*TASKS*.
1: In the AWS data center text, how many regions does AWS's global infrastructure have now?
2: Please copy from the AWS data center text word for word, starting with "AWS has at least" and going on through "scale, he explained.".

*TEXT SHOWN*.
......

Amazon Web Services (AWS) is growing almost unbelievably quickly. On average, every single day in 2015, it deployed almost as much server capacity as it had in its entire infrastructure in 2005, according to the lead data center architect at AWS, James Hamilton.
Ten years ago, Amazon was already an $8.49 billion enterprise, so Hamilton could put it another way: Amazon’s public cloud is adding compute capacity equivalent to a Fortune 500 company every day. In a rare appearance on stage at Amazon’s re:invent conference in Las Vegas last week, the Amazon VP and distinguished engineer briefly lifted the veil of secrecy which normally surrounds the company’s global cloud infrastructure.
How big to build?
AWS has a global infrastructure of 14 regions, which is set to increase to 18 regions next year, but Hamilton made the additional claim that these regions have a more redundant structure of availability zones than the competition: “Our availability zones are real, and are separate buildings,” alleging that competitors sometimes lease two separate suites within the same data center and market them as redundant zones.
AWS has at least two availability zones (AZ) per AWS region, and can go up to as many as eight AZs, said Hamilton. Most AWS regions have three AZs, including new ones: “The regions we are building right now are three AZs, [supported with] two redundant transit centers, and are highly peered and connected facilities.”
Very large data centers have a substantially increased “blast radius” in the event of an outage.
The best size for an AWS data center is between 25MW and 32MW of power, with between 50,000 and 80,000 servers, said Hamilton. It’s easy to build data centers of 60MW to 120MW or larger, but the price economics improves much slower at this scale, he explained.

......

*ROWS*.
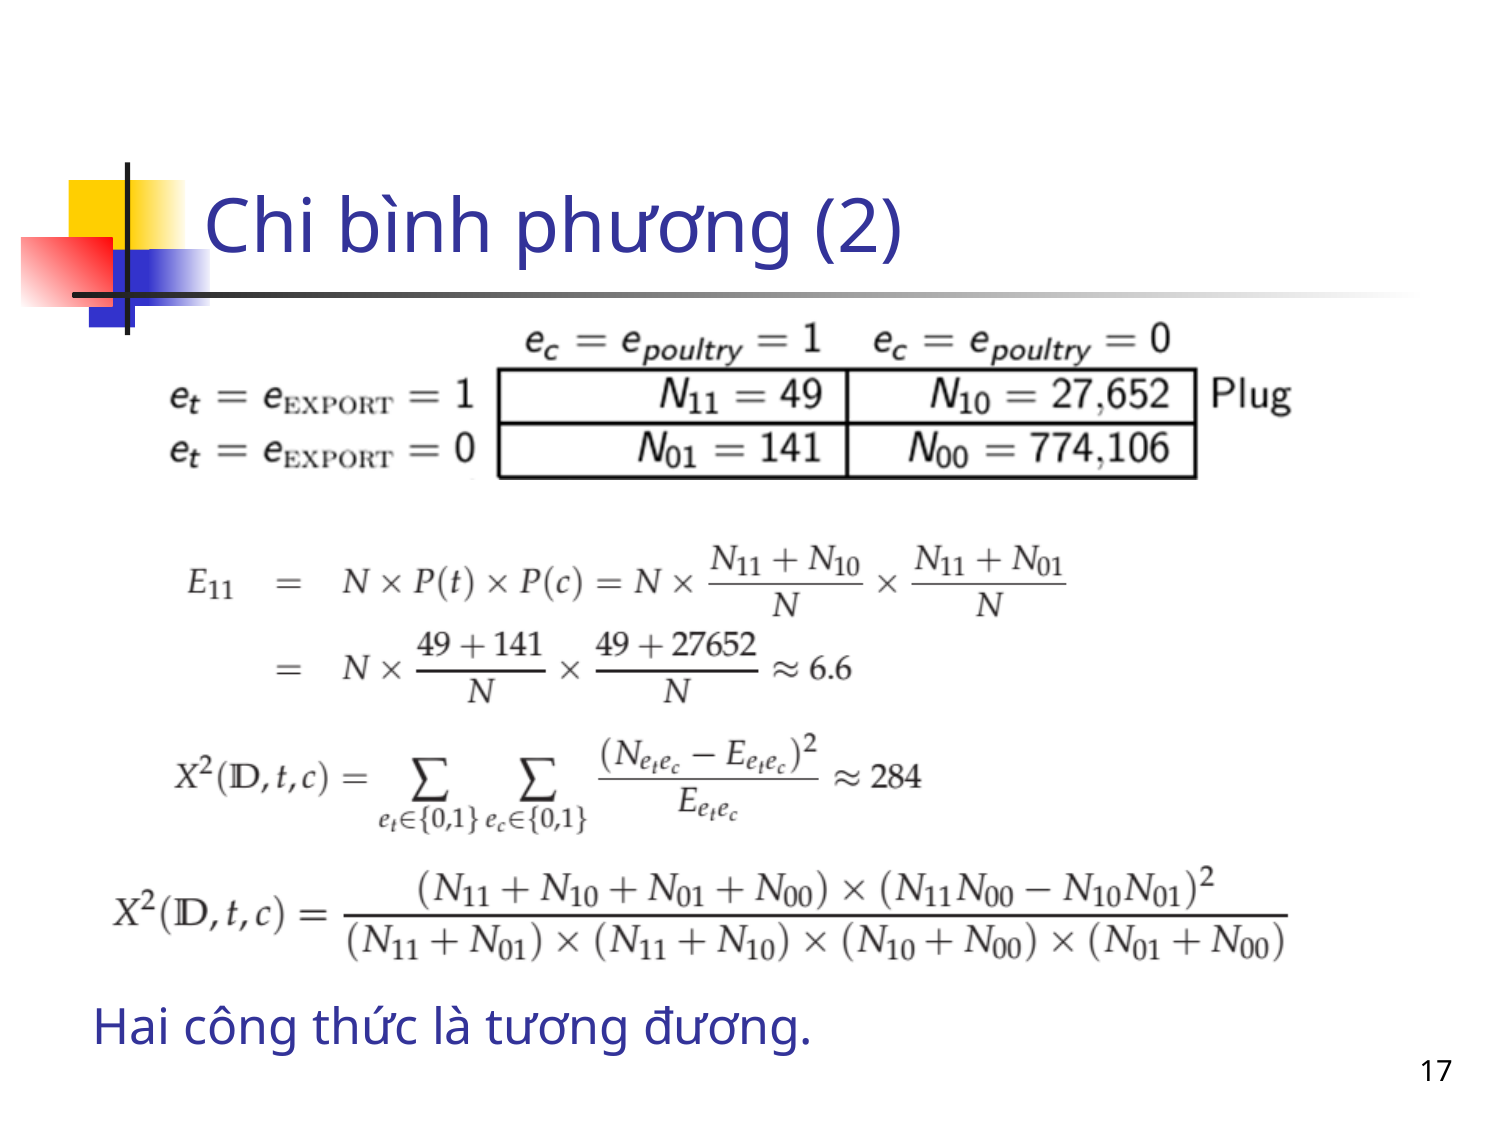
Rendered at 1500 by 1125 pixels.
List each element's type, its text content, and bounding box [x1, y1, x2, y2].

......

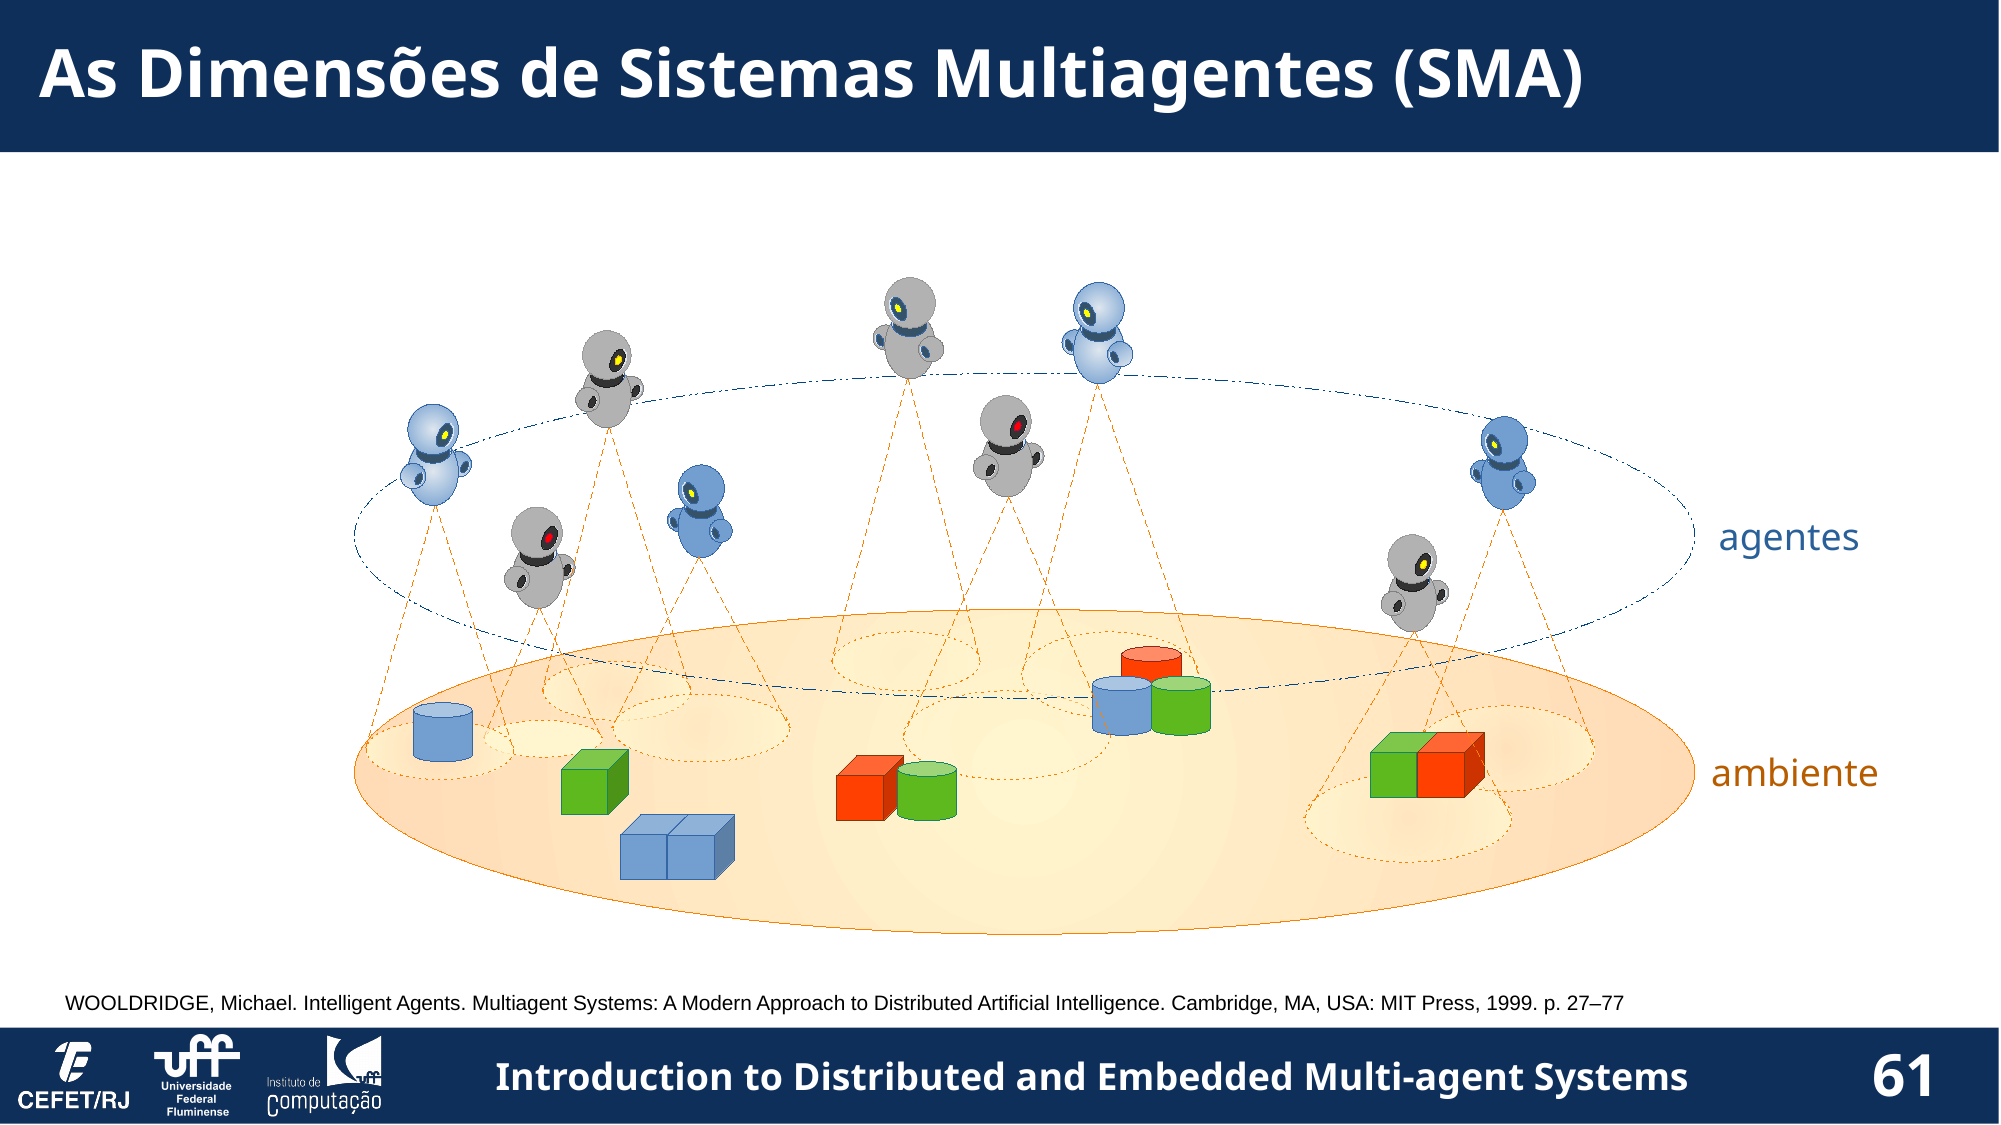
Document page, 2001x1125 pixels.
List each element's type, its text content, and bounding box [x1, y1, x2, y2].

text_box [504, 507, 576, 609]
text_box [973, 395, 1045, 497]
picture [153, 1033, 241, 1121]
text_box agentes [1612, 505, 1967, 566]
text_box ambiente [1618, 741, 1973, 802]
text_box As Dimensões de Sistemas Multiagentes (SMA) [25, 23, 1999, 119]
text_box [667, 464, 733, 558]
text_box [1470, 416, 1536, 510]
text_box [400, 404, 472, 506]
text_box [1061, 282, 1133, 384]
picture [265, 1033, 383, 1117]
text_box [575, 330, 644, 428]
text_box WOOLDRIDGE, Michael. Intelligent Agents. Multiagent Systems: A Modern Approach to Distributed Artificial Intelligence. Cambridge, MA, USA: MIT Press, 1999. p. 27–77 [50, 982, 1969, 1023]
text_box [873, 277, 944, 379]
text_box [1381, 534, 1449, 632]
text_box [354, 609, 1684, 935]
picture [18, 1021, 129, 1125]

......

*WRITTEN ANSWERS*.
1: 14 regions.

2:
AWS has at least two availability zones (AZ) per AWS region, and can go up to as many as eight AZs, said Hamilton. Most AWS regions have three AZs, including new ones: “The regions we are building right now are three AZs, [supported with] two redundant transit centers, and are highly peered and connected facilities.”
Very large data centers have a substantially increased “blast radius” in the event of an outage.
The best size for an AWS data center is between 25MW and 32MW of power, with between 50,000 and 80,000 servers, said Hamilton. It’s easy to build data centers of 60MW to 120MW or larger, but the price economics improves much slower at this scale, he explained.